Study of the effects of carbonaceous additives and metal oxides on negative plates of lead-acid batteries

Lead-acid batteries have been a dominant technology in large-scale energy storage systems since their invention in 1859. They continue to be the most commercially successful aqueous electrochemical storage system to date, playing a pivotal role in the development of modern electricity-powered society. Despite significant advancements in battery technology, lead-acid systems maintain their strong presence in the global market due to their simple design, low cost, ease of fabrication, wide availability, and well-established recycling processes. However, certain challenges persist, particularly the issue of sulfation at the negative lead electrode due to water loss, which limits their performance in heavy-duty applications. The incorporation of carbon materials—such as activated carbons, carbon nanotubes, graphite, and other carbon allotropes—into the negative active material (NAM) has shown considerable improvements in battery performance. Carbon additives enhance the cycling stability of lead-acid batteries, especially in conditions such as deep discharge, partial state-of-charge, and high-rate partial state-of-charge cycling. In addition, metal oxides like silica have been found to improve the performance of lead-acid batteries by altering key properties of the NAM, such as surface area and mechanical strength.
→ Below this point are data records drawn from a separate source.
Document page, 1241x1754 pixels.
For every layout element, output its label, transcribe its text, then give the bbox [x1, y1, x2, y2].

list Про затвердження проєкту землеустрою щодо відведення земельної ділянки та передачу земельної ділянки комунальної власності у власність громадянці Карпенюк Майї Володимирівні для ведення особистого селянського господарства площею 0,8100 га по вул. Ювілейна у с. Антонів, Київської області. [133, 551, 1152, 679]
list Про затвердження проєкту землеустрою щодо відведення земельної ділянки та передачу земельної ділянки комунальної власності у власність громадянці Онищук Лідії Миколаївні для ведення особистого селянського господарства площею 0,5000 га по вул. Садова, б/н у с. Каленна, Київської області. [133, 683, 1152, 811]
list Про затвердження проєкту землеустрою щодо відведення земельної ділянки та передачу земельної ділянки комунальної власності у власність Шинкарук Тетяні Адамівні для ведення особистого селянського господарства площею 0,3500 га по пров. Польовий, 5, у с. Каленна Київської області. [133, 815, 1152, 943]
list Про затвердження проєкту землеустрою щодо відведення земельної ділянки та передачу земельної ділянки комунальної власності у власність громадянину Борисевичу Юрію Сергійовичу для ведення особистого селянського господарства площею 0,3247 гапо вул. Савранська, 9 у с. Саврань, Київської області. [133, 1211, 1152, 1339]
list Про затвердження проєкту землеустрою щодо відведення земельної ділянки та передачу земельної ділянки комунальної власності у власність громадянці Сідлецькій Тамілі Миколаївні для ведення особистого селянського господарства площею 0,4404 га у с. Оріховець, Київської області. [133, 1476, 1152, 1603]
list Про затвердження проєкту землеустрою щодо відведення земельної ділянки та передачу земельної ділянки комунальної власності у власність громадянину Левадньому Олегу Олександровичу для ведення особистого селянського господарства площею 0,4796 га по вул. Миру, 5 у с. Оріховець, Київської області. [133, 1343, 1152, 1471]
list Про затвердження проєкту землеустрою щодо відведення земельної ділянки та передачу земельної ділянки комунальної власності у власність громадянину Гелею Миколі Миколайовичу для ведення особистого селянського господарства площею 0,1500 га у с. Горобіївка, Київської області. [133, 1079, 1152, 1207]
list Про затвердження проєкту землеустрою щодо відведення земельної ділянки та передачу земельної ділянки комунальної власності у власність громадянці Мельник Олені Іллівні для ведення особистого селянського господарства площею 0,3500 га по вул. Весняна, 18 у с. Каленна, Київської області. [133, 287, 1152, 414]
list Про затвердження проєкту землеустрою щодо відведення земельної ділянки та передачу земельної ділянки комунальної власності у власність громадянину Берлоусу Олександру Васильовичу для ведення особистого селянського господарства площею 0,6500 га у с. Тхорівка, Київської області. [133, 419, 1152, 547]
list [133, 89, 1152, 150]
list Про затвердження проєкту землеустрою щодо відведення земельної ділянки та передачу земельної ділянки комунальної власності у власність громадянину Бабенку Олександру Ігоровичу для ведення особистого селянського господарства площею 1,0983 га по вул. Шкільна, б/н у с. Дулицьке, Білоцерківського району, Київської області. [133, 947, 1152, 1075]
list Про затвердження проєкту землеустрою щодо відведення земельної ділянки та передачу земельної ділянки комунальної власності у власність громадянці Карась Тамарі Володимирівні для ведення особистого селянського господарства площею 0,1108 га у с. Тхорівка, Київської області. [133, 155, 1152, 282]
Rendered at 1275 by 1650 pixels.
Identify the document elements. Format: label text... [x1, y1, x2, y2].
This study investigates the combined use of carbon additives and metal oxides (including silica, ceria, and zirconia) to enhance the surface area and wettability of the NAM. These additives are synthesized and characterized to assess key parameters such as conductivity and surface area using techniques like thermogravimetric analysis (TGA), elemental analysis, contact angle measurements, conductivity testing, Brunauer–Emmett–Teller (BET) surface area analysis, Scanning Electron Microscopy (SEM), Raman spectroscopy, and X-ray Diffraction (XRD). The additives are then incorporated into the NAM, supported on a lead grid, and formed in a 2 V prototype cell. Electrochemical characterizations—including Electrochemical Impedance Spectroscopy (EIS), Linear Sweep Cyclic voltammetry (LSC), charge-discharge cycling, and water loss evaluation—are performed to measure the performance of the 2 V flooded lead-acid battery prototypes. Finally, post-mortem analysis of the negative electrodes is conducted using SEM, Energy-Dispersive X-ray Spectroscopy (EDX), XRD, and Raman spectroscopy to examine the surface morphology and degree of sulfation.